Oh, if you’re a subbable subscriber…absolutely you are 100% guilt free feel free to block ads on all our videos! A $1 a month subscription on Subbable is literally hundreds of times more money than we’d make from ads.
Sittin’ here writing a script and realizing that the reason Uber and Lyft are fighting so hard right now (and having so much investment capital dumped into them by rich people) is that in 10 years, all cars will be driven by robots and thus taxi services will be much cheaper but still very high margin. Uber wants very badly to kill Lyft now, while it’s young, so that there’s less (or no) competition in that uber-profitable future (pun intended.)
Why are the official SciShow Space and The Brain Scoop uploads listed as copyright claims on your Content ID page? Do you use this to get the revenue from all of these channels in one place?
We basically have an MCN (like Maker Studios) except that it’s only for our channels. So, any time we start a new channel, we can just partner it with our MCN and all the money comes to the same place and we get to claim content that gets re-uploaded.

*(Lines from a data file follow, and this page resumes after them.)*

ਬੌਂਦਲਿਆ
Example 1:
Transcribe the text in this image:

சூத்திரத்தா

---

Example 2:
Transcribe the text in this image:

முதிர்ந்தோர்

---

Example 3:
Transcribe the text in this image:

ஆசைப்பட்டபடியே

We’ve thought about opening this up and inviting others in, but we don’t have the resources to police it and make sure that a large number of people wouldn’t mis-use our system, and I wouldn’t feel right about taking money from people to pay for said policing since monetizing videos on YouTube is something anyone can do now.
Hank. Why do you choose not to monetize the videos which you have intellectual right/s to?

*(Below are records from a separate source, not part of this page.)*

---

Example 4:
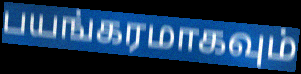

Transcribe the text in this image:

பயங்கரமாகவும்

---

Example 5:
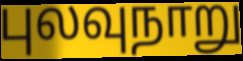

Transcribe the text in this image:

புலவுநாறு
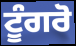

Sometimes I do, sometimes I don’t.
I don’t claim videos of people who do covers of my songs because I am honored that they choose to do covers of my songs. I don’t claim videos of people who make music videos for my songs because I think that’s super freaking cool.
I do claim videos from people who just re-upload our content. I don’t claim content from people who dub our videos into different languages because that’s hard work and a service to the world.

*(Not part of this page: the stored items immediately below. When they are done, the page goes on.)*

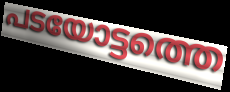
പടയോട്ടത്തെ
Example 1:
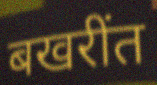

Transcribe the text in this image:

बखरींत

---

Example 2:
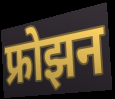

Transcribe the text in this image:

फ्रोझन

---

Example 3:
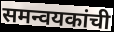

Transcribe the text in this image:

समन्वयकांची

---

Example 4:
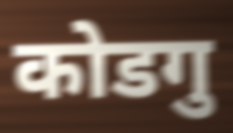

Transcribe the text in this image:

कोडगु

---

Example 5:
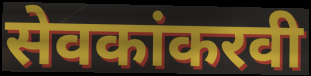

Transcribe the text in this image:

सेवकांकरवी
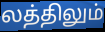
லத்திலும்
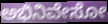
ಅಭಿನಿವೇಸೋ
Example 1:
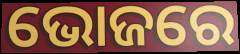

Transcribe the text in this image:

ଭୋଜରେ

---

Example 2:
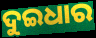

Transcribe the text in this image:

ଦୁଇଧାର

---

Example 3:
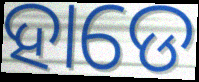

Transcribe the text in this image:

ହାଡେ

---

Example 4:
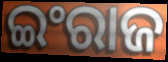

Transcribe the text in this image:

ଇଂରାଜ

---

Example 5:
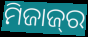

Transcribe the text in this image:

ମିଜାଜ୍‌ର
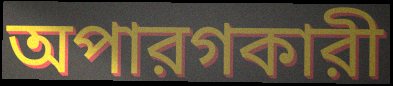
অপারগকারী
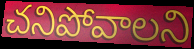
చనిపోవాలని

So…basically…I’m pleased to be an individual who can go with his gut, rather than a corporation with a policy that doesn’t consider how freaking cool community creations can be.
Could you guys do a video on Ferguson? I am quite confused about whats going on.
I think that we are all pretty confused about what’s going on and, what’s more, any video we made would be out of date pretty instantaneously. I think the internet is actually doing a pretty good job of discussing what’s happening in Ferguson and is already starting to generate actionable things that can be done.
It’s doing a much better job discussing Ferguson than, say, Gaza or Syria, for example, which I would love to videos about (because people know less, and the situations have existed for a longer time and are thus more stable and can be talked about without being immediately out of date.) I haven’t made those videos though because THEY ARE SO HARD TO MAKE.
If you want a full story of what’s gone on, here’s an incomplete timeline as a place to start: Buzzfeed timeline.
I'm confused on the nature of gravity in space. Why is it called "zero gravity"?
First, there’s gravity everywhere. We’ve got a whole episode on it. But we also have this unit of force called the g-force, sometimes abbreviated as G (though this isn’t a technical SI unit.) One G is the amount of force we all experience because of the Earth’s gravity all the time. Two Gs would be double that…we can experience this much force if we’re accelerating away from earth or on a planet two-times more massive than earth (but the same size.) Likewise, if we are in constant freefall (as astronauts are when they orbit the earth) they will experience no Gs at all. We would call that “Zero G” which is not, oddly enough, the same thing as “zero gravity.” Gravity is a force…not amount of force, and just because you are under the influence of gravity (as everything in the universe is (as far as we know)) does not mean you are feeling “G forces.”